NOTE: This is equivalent to eweights(something.(indexin(t, r)), 0.3), which is saying that for each value in t return the corresponding index for that value in r. Since indexin returns nothing if there is no corresponding value from t in r we use something to eliminate that possibility.

Methods

AbstractWeights implements the following methods:

eltype
length
isempty
values
sum

The following constructors are provided:

StatsBase.AnalyticWeights — Type

AnalyticWeights(vs, wsum=sum(vs))

Construct an AnalyticWeights vector with weight values vs. A precomputed sum may be provided as wsum.

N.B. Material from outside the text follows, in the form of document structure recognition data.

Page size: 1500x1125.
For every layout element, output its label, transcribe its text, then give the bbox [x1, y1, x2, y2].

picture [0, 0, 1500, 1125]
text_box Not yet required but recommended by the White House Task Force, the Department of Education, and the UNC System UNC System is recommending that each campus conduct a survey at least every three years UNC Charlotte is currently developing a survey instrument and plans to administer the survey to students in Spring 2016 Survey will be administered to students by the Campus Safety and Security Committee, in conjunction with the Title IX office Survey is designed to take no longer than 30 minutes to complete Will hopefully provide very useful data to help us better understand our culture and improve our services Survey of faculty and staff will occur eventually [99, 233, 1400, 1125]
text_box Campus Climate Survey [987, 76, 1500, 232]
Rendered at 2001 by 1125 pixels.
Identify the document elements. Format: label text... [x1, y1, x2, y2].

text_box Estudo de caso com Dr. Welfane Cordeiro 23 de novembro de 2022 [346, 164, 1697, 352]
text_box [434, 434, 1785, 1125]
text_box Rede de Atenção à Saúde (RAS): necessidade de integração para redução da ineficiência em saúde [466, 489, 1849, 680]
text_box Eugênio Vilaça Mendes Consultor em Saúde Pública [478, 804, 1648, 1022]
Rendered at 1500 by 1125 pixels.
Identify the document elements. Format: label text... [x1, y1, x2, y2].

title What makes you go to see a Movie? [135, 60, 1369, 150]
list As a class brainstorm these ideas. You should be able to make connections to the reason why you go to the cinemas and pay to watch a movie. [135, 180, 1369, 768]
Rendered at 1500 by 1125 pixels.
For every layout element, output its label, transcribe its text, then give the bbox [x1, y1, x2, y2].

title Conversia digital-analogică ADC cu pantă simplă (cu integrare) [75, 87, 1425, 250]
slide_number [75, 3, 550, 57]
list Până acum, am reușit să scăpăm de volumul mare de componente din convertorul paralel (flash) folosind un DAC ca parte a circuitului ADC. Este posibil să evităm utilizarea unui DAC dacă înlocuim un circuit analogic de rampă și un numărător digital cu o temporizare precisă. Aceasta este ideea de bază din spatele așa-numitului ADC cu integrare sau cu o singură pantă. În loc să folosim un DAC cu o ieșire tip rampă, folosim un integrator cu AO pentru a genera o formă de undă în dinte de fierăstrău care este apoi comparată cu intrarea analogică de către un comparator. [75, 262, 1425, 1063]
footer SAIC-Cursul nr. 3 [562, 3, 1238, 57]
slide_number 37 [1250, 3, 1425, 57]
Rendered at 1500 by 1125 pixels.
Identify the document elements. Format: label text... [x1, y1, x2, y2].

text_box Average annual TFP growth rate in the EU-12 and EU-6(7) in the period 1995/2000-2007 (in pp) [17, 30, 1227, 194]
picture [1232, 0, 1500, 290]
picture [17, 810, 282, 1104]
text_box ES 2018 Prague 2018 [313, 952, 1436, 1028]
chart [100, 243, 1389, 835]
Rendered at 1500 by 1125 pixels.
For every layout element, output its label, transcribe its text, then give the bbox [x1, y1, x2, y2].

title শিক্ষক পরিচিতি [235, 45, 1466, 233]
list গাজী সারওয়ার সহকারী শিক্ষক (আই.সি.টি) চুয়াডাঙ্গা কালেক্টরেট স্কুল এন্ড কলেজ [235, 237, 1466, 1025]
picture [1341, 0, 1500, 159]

StatsBase.FrequencyWeights — Type

FrequencyWeights(vs, wsum=sum(vs))

Construct a FrequencyWeights vector with weight values vs. A precomputed sum may be provided as wsum.

Frequency weights describe the number of times (or frequency) each observation was observed. These weights may also be referred to as case weights or repeat weights.

StatsBase.ProbabilityWeights — Type

ProbabilityWeights(vs, wsum=sum(vs))

Construct a ProbabilityWeights vector with weight values vs. A precomputed sum may be provided as wsum.

StatsBase.Weights — Type

Weights(vs, wsum=sum(vs))

Construct a Weights vector with weight values vs. A precomputed sum may be provided as wsum.

The Weights type describes a generic weights vector which does not support all operations possible for FrequencyWeights, AnalyticWeights and ProbabilityWeights.

StatsBase.aweights — Function

aweights(vs)

Construct an AnalyticWeights vector from array vs. See the documentation for AnalyticWeights for more details.

StatsBase.fweights — Function

fweights(vs)

Construct a FrequencyWeights vector from a given array. See the documentation for FrequencyWeights for more details.

StatsBase.pweights — Function

pweights(vs)

Construct a ProbabilityWeights vector from a given array. See the documentation for ProbabilityWeights for more details.

StatsBase.eweights — Function

eweights(t::AbstractVector{<:Integer}, λ::Real)
eweights(t::AbstractVector{T}, r::StepRange{T}, λ::Real) where T
eweights(n::Integer, λ::Real)

Construct a Weights vector which assigns exponentially decreasing weights to past observations, which in this case corresponds to larger integer values i in t. If an integer n is provided, weights are generated for values from 1 to n (equivalent to t = 1:n).

For each element i in t the weight value is computed as:

$λ (1 - λ)^{1 - i}$

Arguments

t::AbstractVector: temporal indices or timestamps
r::StepRange: a larger range to use when constructing weights from a subset of timestamps
n::Integer: if provided instead of t, temporal indices are taken to be 1:n
λ::Real: a smoothing factor or rate parameter such that $0 < λ ≤ 1$. As this value approaches 0, the resulting weights will be almost equal, while values closer to 1 will put greater weight on the tail elements of the vector.

Examples

julia> eweights(1:10, 0.3)
10-element Weights{Float64,Float64,Array{Float64,1}}:
 0.3
 0.42857142857142855
 0.6122448979591837
 0.8746355685131197
 1.249479383590171
 1.7849705479859588
 2.549957925694227
 3.642797036706039
 5.203995766722913
 7.434279666747019

StatsBase.weights — Function

weights(vs)

Construct a Weights vector from array vs. See the documentation for Weights for more details.

weights(obj::StatisticalModel)

Return the weights used in the model.